Nós finalmente chegamos ao nosso destino, o restaurante de minha família. O restaurante estava bem vago, haviam clientes em grandes intervalos de mesas várias, e por sorte o lugar próximo a janela estava vazio. Andamos no meio daquelas mesas redondas, com um pano branco posto encima. Foi quase como andar em um cemitério, até onde eu lembrava esse lugar estava quase sempre cheio.
O tempo voou mais rápido do que pude perceber enquanto comíamos, e quando dei por mim já era 9:30 da noite.
-Nossa! Está tarde, desculpe, fiquei falando e esqueci da hora. - Falei.
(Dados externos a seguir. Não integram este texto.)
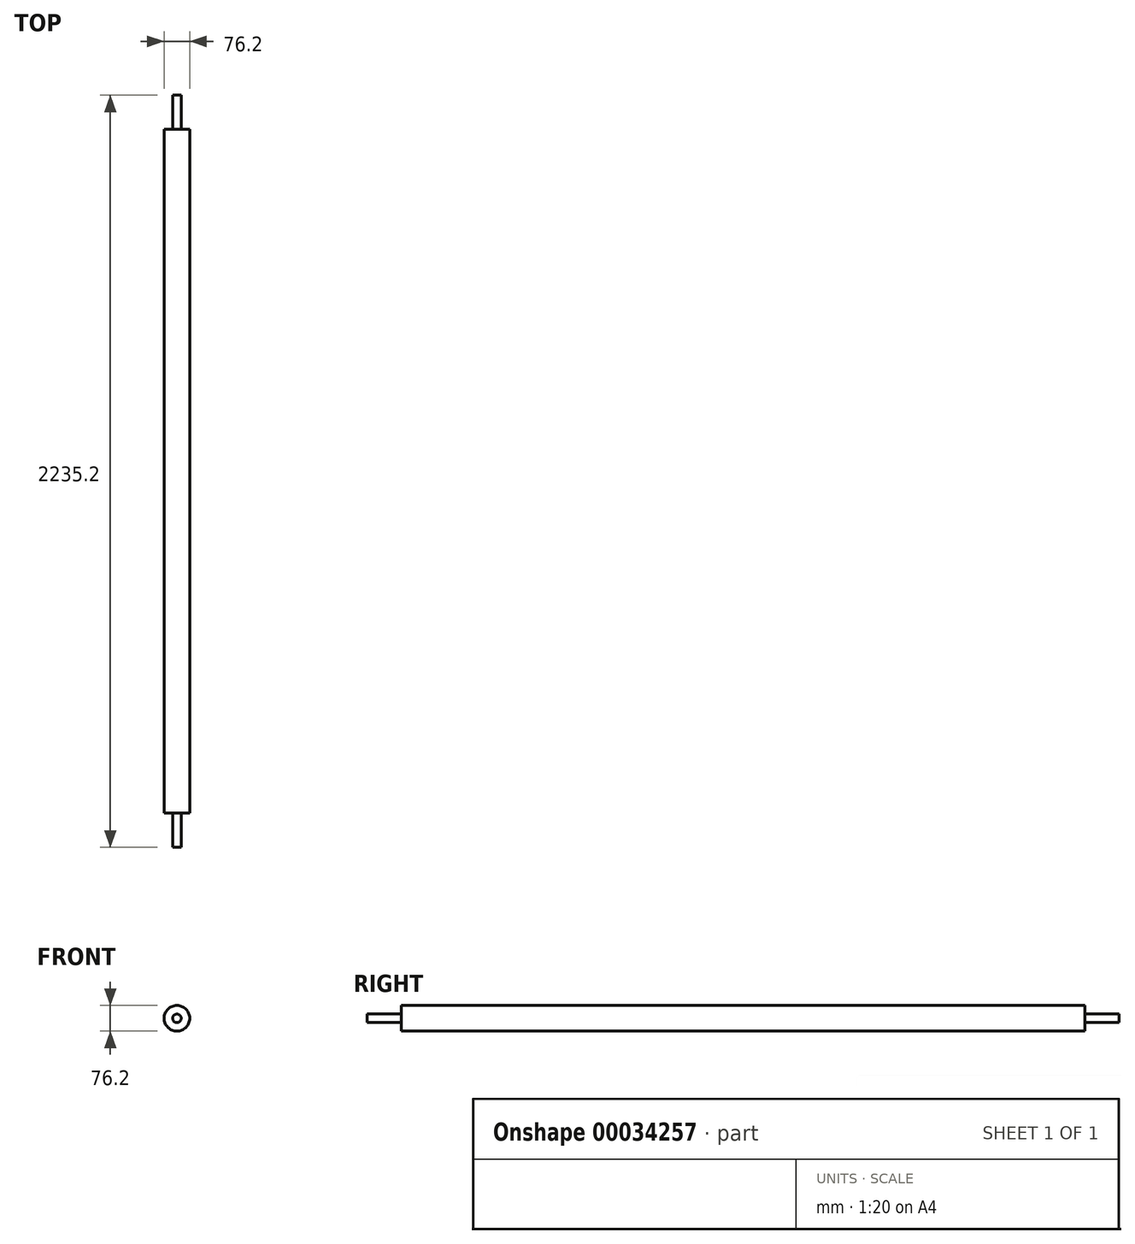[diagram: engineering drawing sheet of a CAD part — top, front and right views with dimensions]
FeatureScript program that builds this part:
annotation { "Feature Type Name" : "Feature", "Feature Type Description" : "" }
export const myFeature = defineFeature(function(context is Context, id is Id, definition is map)
    precondition{}
    {
        {
            var Q0;
            Q0=qCreatedBy(makeId("Front.planeOp"),FACE);
            var sketch = newSketch(context, id + "F0", { "sketchPlane" : qUnion([Q0])});
            skCircle(sketch, "E0", {"center": v(0, 0) * mm, "radius": 38.1 * mm});
            skSolve(sketch);
        }
        {
            var Q0;
            Q0=makeQuery(id+"F0.imprint","IMPRINT",FACE,{"disambiguationData":[TD([[makeQuery(id+"F0.imprint","IMPRINT",EDGE,{"derivedFrom":sQuery(id+"F0.wireOp",EDGE,"E0")}),1.0]])]});
            extrude(context, id + "F1", {"entities" : qUnion([Q0]), "depth" : 2235.2 * mm});
        }
        {
            var Q0;
            Q0=makeQuery(id+"F1.opExtrude","CAP_FACE",FACE,{"disambiguationData":[OSD([sQuery(id+"F0.wireOp",EDGE,"E0")])],"isStart":false});
            var sketch = newSketch(context, id + "F2", { "sketchPlane" : qUnion([Q0])});
            skCircle(sketch, "E1", {"center": v(0, 0) * mm, "radius": 12.7 * mm});
            skSolve(sketch);
        }
        {
            var Q0;
            Q0=makeQuery(id+"F2.imprint","IMPRINT",FACE,{"disambiguationData":[TD([[makeQuery(id+"F2.imprint","IMPRINT",EDGE,{"derivedFrom":sQuery(id+"F2.wireOp",EDGE,"E1")}),-1.0]])]});
            extrude(context, id + "F3", {"entities" : qUnion([Q0]), "operationType" : NewBodyOperationType.REMOVE, "oppositeDirection" : true, "depth" : 101.6 * mm});
        }
        {
            var Q0;
            Q0=makeQuery(id+"F1.opExtrude","CAP_FACE",FACE,{"disambiguationData":[OSD([sQuery(id+"F0.wireOp",EDGE,"E0")])],"isStart":true});
            var sketch = newSketch(context, id + "F4", { "sketchPlane" : qUnion([Q0])});
            skCircle(sketch, "E2", {"center": v(0, 0) * mm, "radius": 12.7 * mm});
            skSolve(sketch);
        }
        {
            var Q0;
            Q0=makeQuery(id+"F4.imprint","IMPRINT",FACE,{"disambiguationData":[TD([[makeQuery(id+"F4.imprint","IMPRINT",EDGE,{"derivedFrom":sQuery(id+"F4.wireOp",EDGE,"E2")}),-1.0]])]});
            extrude(context, id + "F5", {"entities" : qUnion([Q0]), "operationType" : NewBodyOperationType.REMOVE, "oppositeDirection" : true, "depth" : 101.6 * mm});
        }
    });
-Tudo bem, não tenho hora para voltar para casa. - Falou ela em tom despreocupado.
-Minha mãe vai ficar uma fera, mas primeiro tenho que te mostrar uma coisa, já que você não tem hora para ir para casa e eu já estou ferrado mesmo. - Falei enquanto me levantava, e ela me seguiu.
Nós saímos do restaurante e eu a levei em um dos lugares mais importantes para mim. Porque eu fiz isso? Estou me fazendo essa mesma pergunta agora, mas não consigo achar uma resposta convincente.
O lugar em questão, era o lago que ficava atrás do restaurante, na época que meu pai comprou aquela propriedade eu ainda era uma criança, e meu pai sempre me levava lá. Porque tem um lago atrás de um restaurante? Não sei, mas meu pai diz que foi um presente dos deuses. De fato parecia mesmo um presente dos deuses, o cheiro que vinha do lago, os pequenos peixes que só apareciam a noite. Tudo parecia meio místico.
-Bom, essa era a surpresa, desculpe ter demorado tanto para mostrar. - falei
-Que lindo. - Disse Emily, enquanto observava os pequenos peixes nadando.
-Sim, eles só aparecem a noite. Meu pai disse que esse lago foi um presente dos deuses, por isso os peixes são mágicos. - Falei enquanto pegava na água.
Desviei meu olhar para água por um momento, e o silêncio caiu como uma bomba entre nós, como se o tempo tivesse parado e eu estivesse sozinho. Naquele momento eu ouvi passos apressados vindo em nossa direção. Eu virei o rosto para olhar, e senti algo acertar minha cabeça com uma força tremenda, o que me fez cair desmaiado.